O projeto cria novas varas e juizados distribuídos nos municípios de Goiânia, Aparecida de Goiânia, Anápolis, Trindade, Formosa, Jataí, Aguas Lindas, Luziânia, Caldas Novas, Posse, Rio Verde, Valparaíso de Goiás, Planaltina, Senador Canedo, Guapó, Aragarças e Itaberaí. Os municípios de Anápolis, Formosa, Luziânia, Rio Verde e Itumbiara receberão, cada, uma Vara Regional de Execução Penal. E ainda, os municípios de Goiânia e Luziânia contam com a criação de uma Vara Regional de Combate ao Crime Organizado.
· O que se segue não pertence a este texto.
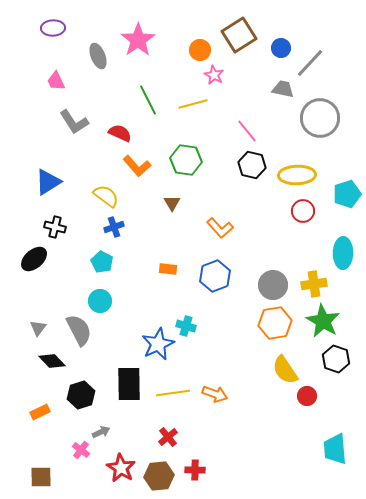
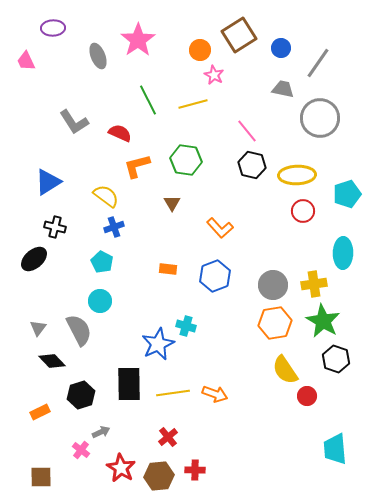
gray line at (310, 63): moved 8 px right; rotated 8 degrees counterclockwise
pink trapezoid at (56, 81): moved 30 px left, 20 px up
orange L-shape at (137, 166): rotated 116 degrees clockwise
O desembargador Gilberto Marques Filho, presidente da Corte, justificou a alteração na Organização Judiciária encaminhada à Casa de Leis. “A propositura deste projeto de lei tem por objetivo adequar a estrutura organizacional das Unidades Judiciárias e a distribuição de servidores, de cargos em comissão e de funções de confiança no âmbito deste Poder, com vistas a aperfeiçoar e dinamizar o serviço judiciário goiano, consoantes diretrizes do Conselho Nacional de Justiça, bem como atender diversas recomendações do aludido Conselho para a criação de unidades jurisdicionais”.
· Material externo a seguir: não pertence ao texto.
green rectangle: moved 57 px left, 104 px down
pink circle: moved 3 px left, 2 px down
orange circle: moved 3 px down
De acordo com ele, a modificação da estrutura organizacional do Poder Judiciário com a finalidade de criação de unidades judiciárias, de cargos e funções no âmbito do primeiro e segundo graus, faz-se necessária em virtude do desencadeamento da desmesurada demanda de processos, inserida numa estrutura que já não consegue atender, de modo eficiente, os serviços judiciários operacionalizados por escrivanias, gabinetes de juízes e de desembargadores.
“Cumpre consignar, por oportuno, que a pretendida modificação da Lei de Organização Judiciária levou em conta não só a crescente demanda de processos das diversas áreas judiciais, mas também a priorização das questões atinentes a direitos de família, infância e juventude, bem como a melhoria da gestão das varas criminais e de execução penal, tendo em vista o quantitativo de processos e o assustador índice de criminalidade no Estado, especialmente no município de Caldas Novas, região de grande valor turístico”, explicou.
A criação de unidades no primeiro grau levou em conta a quantidade de entrada de processos nas diversas comarcas e o respectivo índice de congestionamento, para, diante de contingências orçamentárias, criar unidades naquelas que se apresentam com a situação mais crítica. Com relação aos cargos de desembargadores, aumento de seis cargos na estrutura do Tribunal, o projeto apresenta baixo impacto financeiro, pois se optou pela extinção de cinco cargos de juízes substitutos em segundo grau, mantendo a estrutura de assessoria equânime.
“Desse modo, vê-se demonstrada a importância de se dar nova disciplina à Lei de Organização Judiciária, a fim que o Poder Judiciário possa cumprir, de modo satisfatório, o desiderato de garantir à sociedade o direito à prestação dos serviços judiciários de qualidade, consoante a ética e a equidade, no cumprimento de sua missão institucional” justifica o presidente do Tribunal de Justiça.